Anda o mundo  pleno de ondas migratórias. O noticiário dá manchetes de onças, cangurus, ursos jacarés invadindo cidades e quintais. A civilização  está acabando com as florestas, esfacelando a Cadeia Alimentar,  e a fome os leva às vilas em busca de sobrevivência. Com os homens não é diferente. Vemos, a todo instante, a fuga de ucranianos , de sírios, de povos africanos, sul-americanos,  tentando escapulir para outros países, na busca de paz, de emprego, de comida. Colonizadores, ao longo da história, sugaram muitos dos recursos naturais de países do terceiro mundo e , expropriados, como os animais da floresta, é preciso migrar. A recepção, em qualquer um dos casos, é a mesma. Vistos como inimigos, como feras perigosas, são caçados e muitas vezes devolvidos à tragédia original.  O Papa Francisco já definiu bem esta questão: “Somos todos imigrantes, ninguém tem morada fixa nesta Terra”. Todos brasileiros, se repararmos bem, são migrantes: negros vieram da África, brancos da Europa  e até mesmo nossos povos originários, tiveram que migrar um dia da Ásia , atravessar o Estreito de Bering, para chegar até aqui.

                   Os xenófobos esquecem este nosso destino de Aves de Arribação. Mesmo dentro de um mesmo país, sulistas perseguem nordestinos, a escravidão permanece com novas nuances, há preconceitos vários contra negros, pobres, gays, mulheres. Descendentes de alemães, italianos, poloneses, japoneses, chegados aqui há pouco mais de cem anos, também em ondas migratórias, bem acolhidos, muitas vezes se tornam algozes dos novos retirantes. Desejam uma reserva de mercado, cobram uma prioridade racial.

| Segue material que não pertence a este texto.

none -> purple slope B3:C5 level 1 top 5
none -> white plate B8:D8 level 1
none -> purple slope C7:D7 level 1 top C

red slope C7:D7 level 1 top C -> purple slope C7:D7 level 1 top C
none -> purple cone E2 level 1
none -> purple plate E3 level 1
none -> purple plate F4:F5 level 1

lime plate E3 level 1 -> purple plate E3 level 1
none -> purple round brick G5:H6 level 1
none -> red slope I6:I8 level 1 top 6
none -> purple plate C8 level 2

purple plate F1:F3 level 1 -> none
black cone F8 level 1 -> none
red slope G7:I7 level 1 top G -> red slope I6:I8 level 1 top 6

Quando Trump gritava:  “A América para os americanos” , esquecia que seus ascendentes vieram da Escócia, da Alemanha e  da Tchecoslováquia. Os únicos americanos de raiz, talvez fossem os índios que um dia, também, escapuliram da Ásia.

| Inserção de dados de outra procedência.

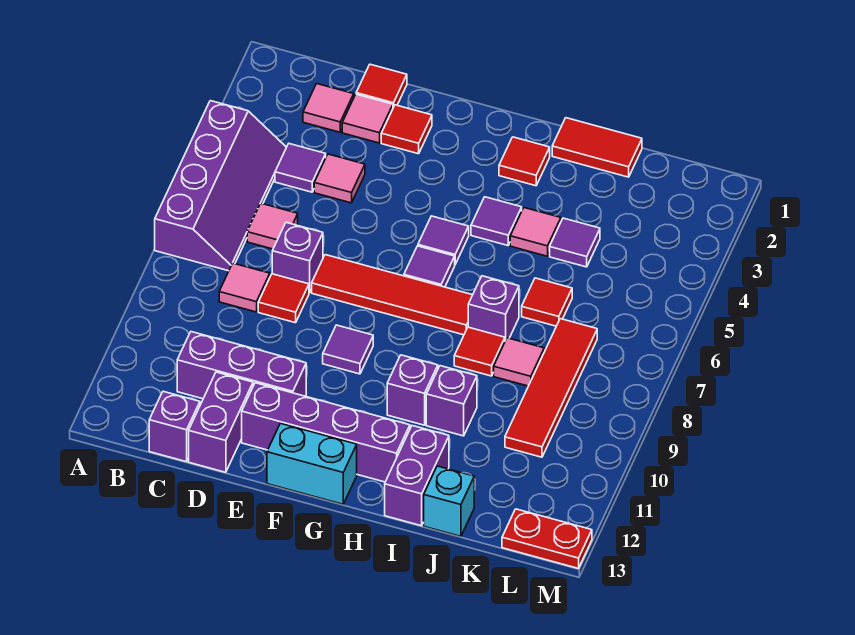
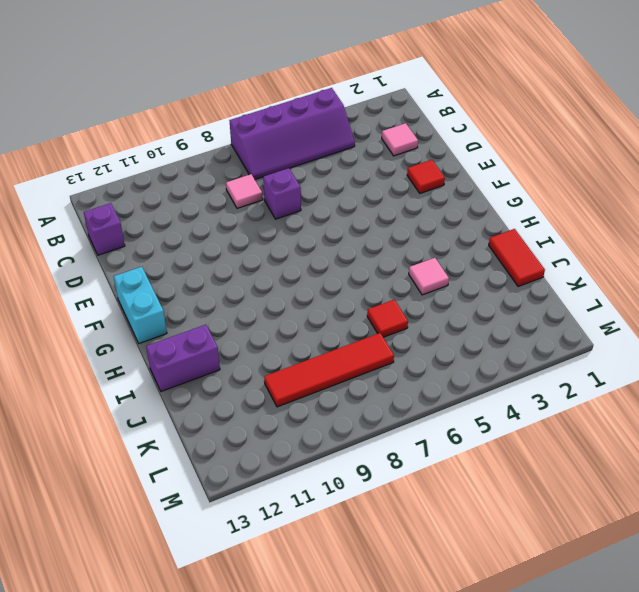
none -> purple tile C4 level 1
none -> pink tile C6 level 1
none -> purple brick C11:E11 level 1
none -> red tile D1 level 1

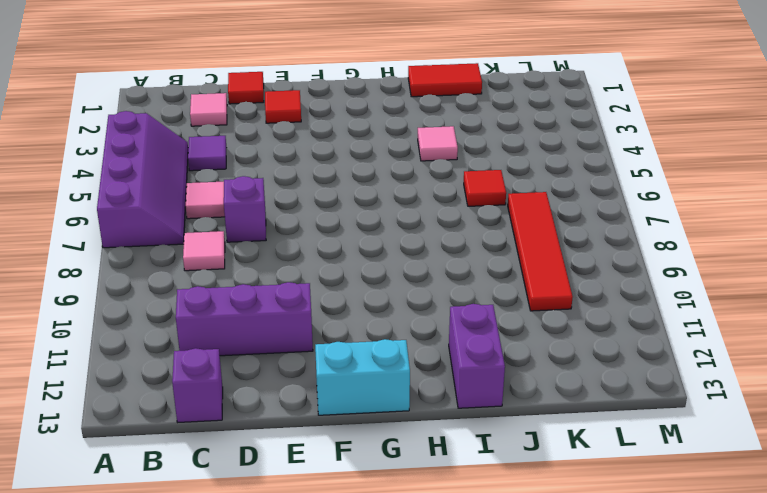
none -> pink tile D2 level 1
none -> pink tile D4 level 1
none -> red tile D8 level 1
none -> purple brick D12:D13 level 1

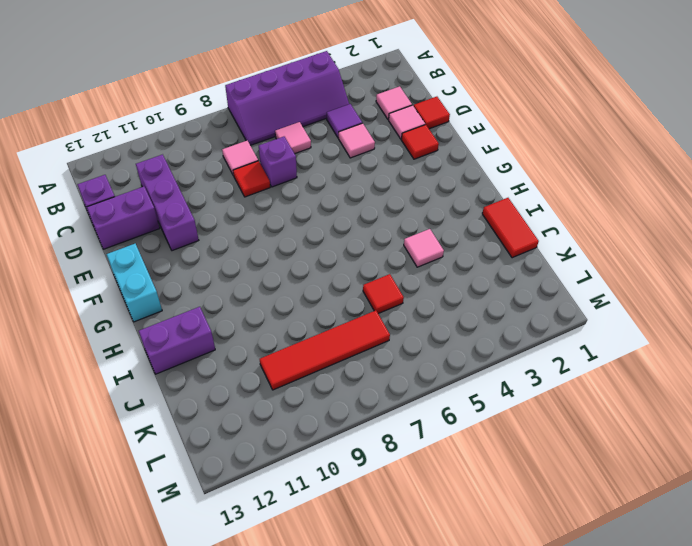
none -> red tile E7:H7 level 1
none -> purple brick E12:H12 level 1
none -> purple tile F9 level 1
none -> purple tile G5 level 1

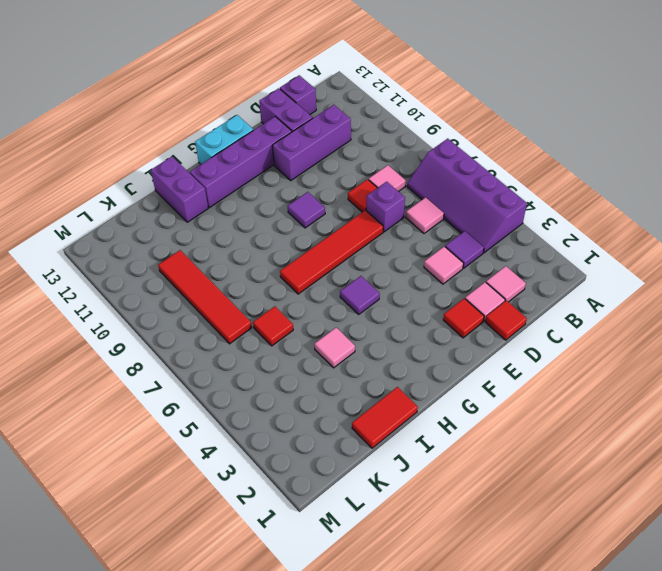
none -> purple tile G6 level 1
none -> red tile H2 level 1
none -> purple tile H4 level 1
none -> purple brick H10 level 1

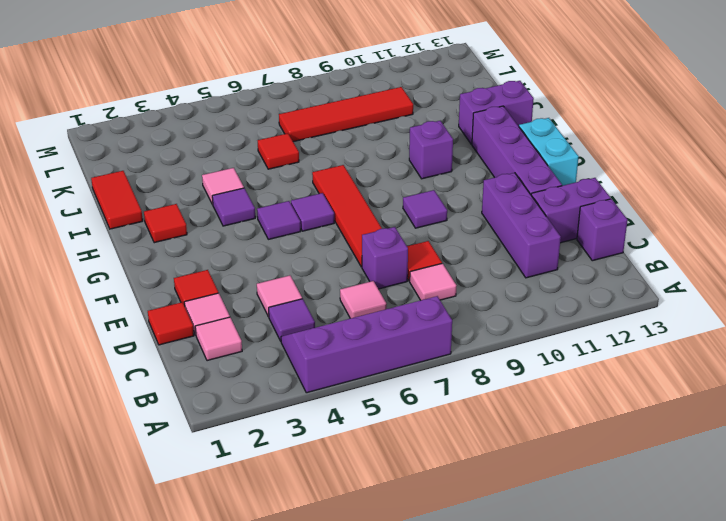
none -> purple brick I7 level 1
none -> red tile I8 level 1
none -> purple brick I10 level 1
none -> purple tile J4 level 1

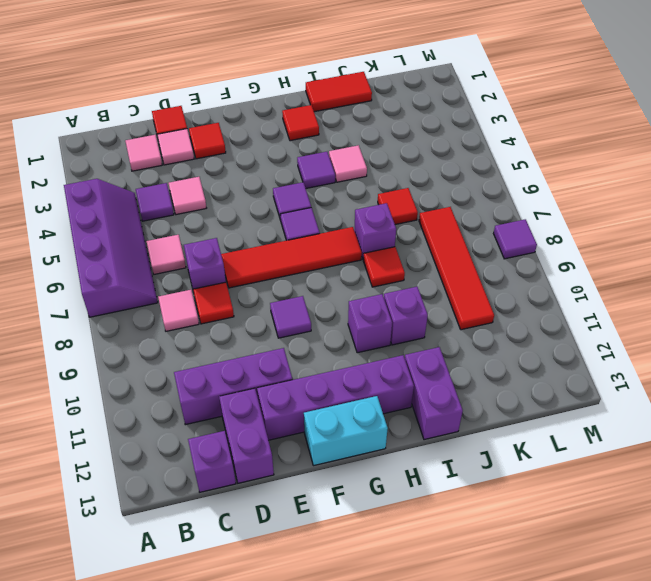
purple tile M8 level 1 -> purple tile J4 level 1
none -> pink tile J8 level 1
none -> cyan brick J13 level 1
none -> red plate L13:M13 level 1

                   A Ciência tem mostrado que toda a raça humana nasceu no continente mais pobre da Terra: a África. Não há motivos para orgulho, empáfia , arrogância. Talvez a única diferença entre os migrantes seja aquela que definiu Érico Veríssimo: uns viajam para fugir e outros para buscar. Os que hoje se acham sedentários por meras circunstâncias, devem acolhê-los. Eles fazem parte do mesmo bando, do mesmo destino de fugir e buscar. Foram iguaizinhos a  nós ontem ou o serão amanhã.